● SUPPLIED ENTRIES
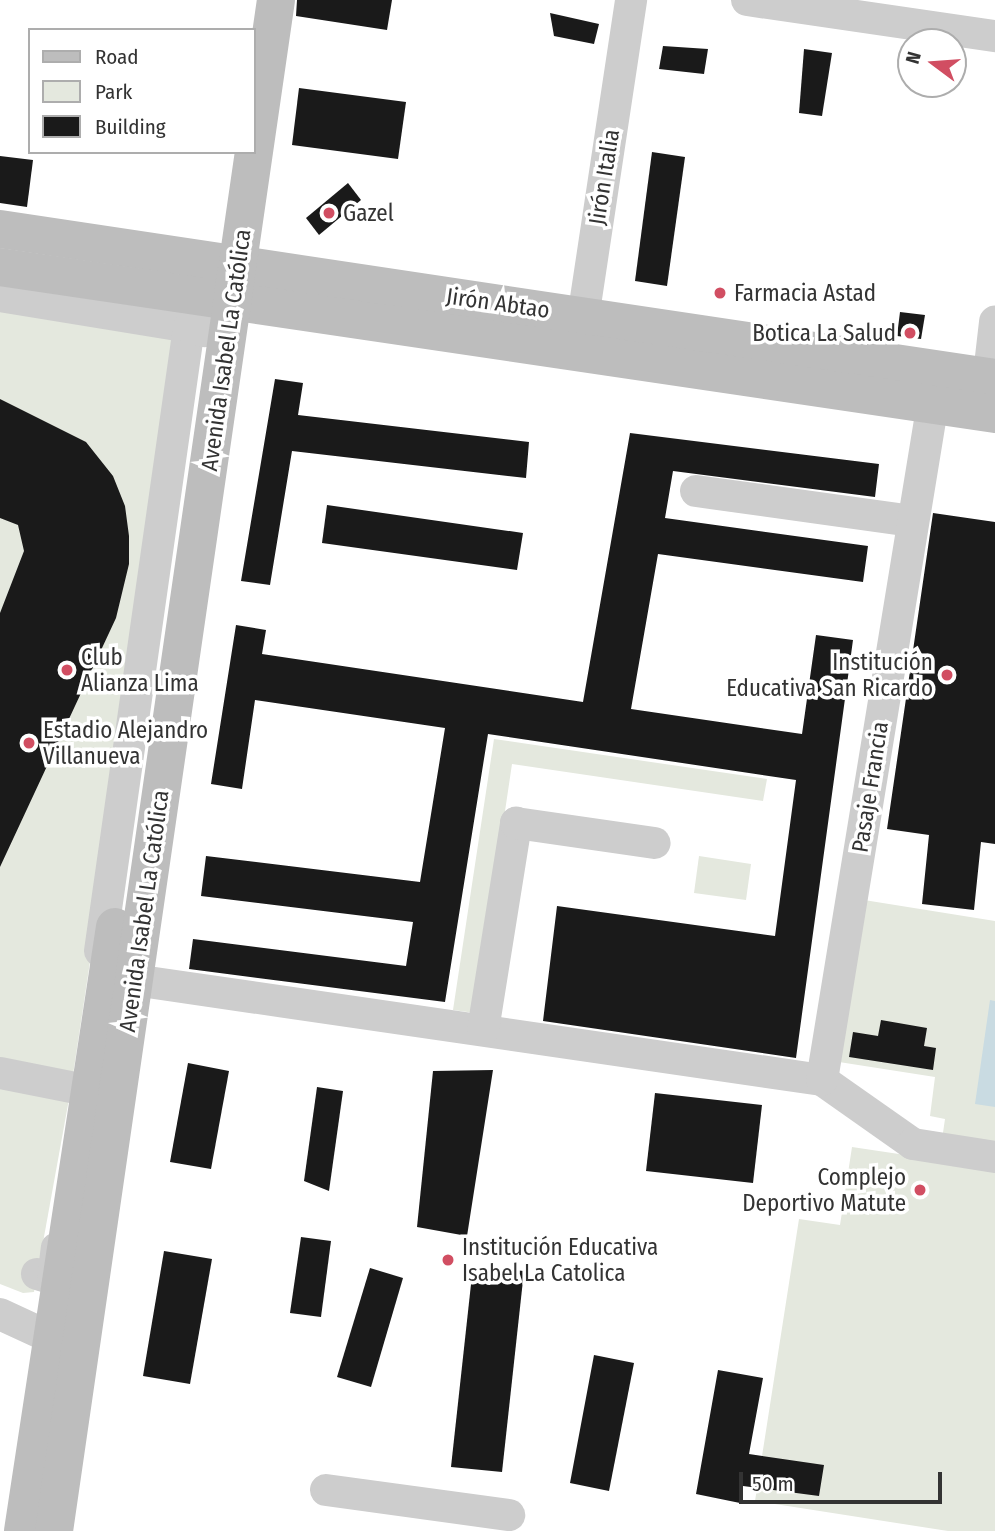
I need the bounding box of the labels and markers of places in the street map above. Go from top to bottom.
place label: Gazel [343,199,394,227]
marker: Gazel [321,205,337,221]
place label: Farmacia Astad [734,279,876,307]
marker: Farmacia Astad [712,285,728,301]
place label: Botica La Salud [752,319,896,347]
marker: Botica La Salud [902,325,918,341]
place label: Club Alianza Lima [81,643,199,697]
place label: Institución Educativa San Ricardo [726,648,933,702]
marker: Club Alianza Lima [59,662,75,678]
marker: Institución Educativa San Ricardo [939,667,955,683]
place label: Estadio Alejandro Villanueva [43,716,208,770]
marker: Estadio Alejandro Villanueva [21,735,37,751]
place label: Complejo Deportivo Matute [742,1163,906,1217]
marker: Complejo Deportivo Matute [912,1182,928,1198]
place label: Institución Educativa Isabel La Catolica [462,1233,658,1287]
marker: Institución Educativa Isabel La Catolica [440,1252,456,1268]

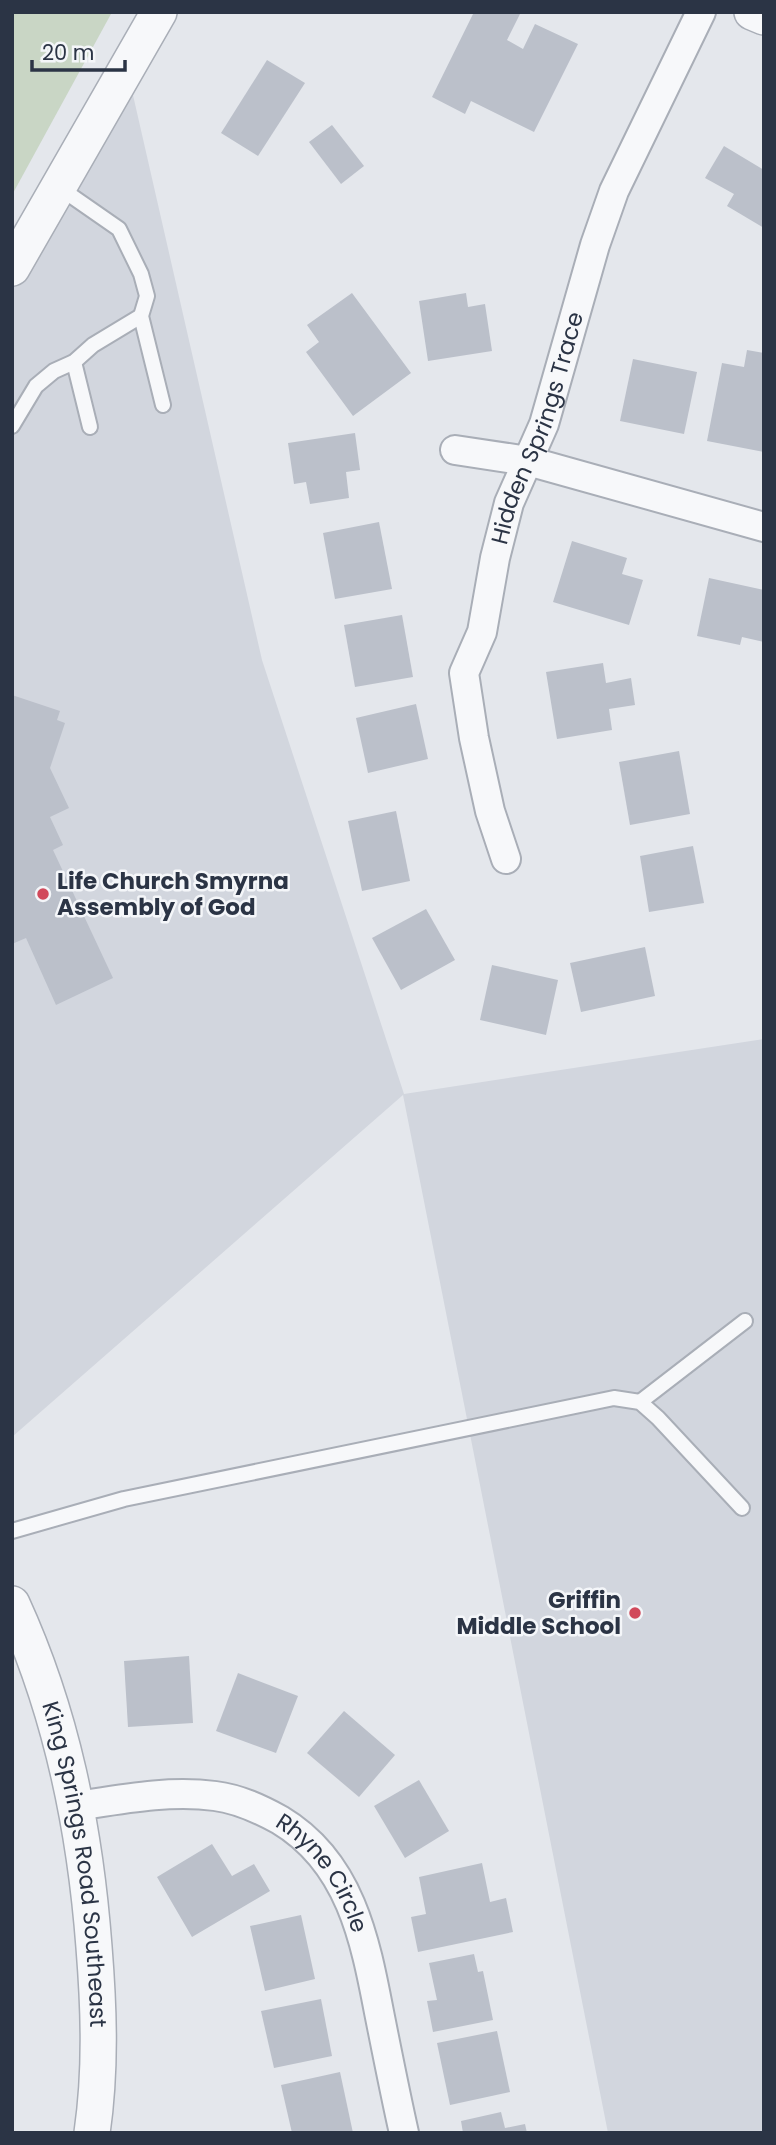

● EXERCISE AIM
Please find every line in the listing that holds the string "Isabel" and copy it.

● TASK SOLUTION
place label: Institución Educativa Isabel La Catolica [462,1233,658,1287]
marker: Institución Educativa Isabel La Catolica [440,1252,456,1268]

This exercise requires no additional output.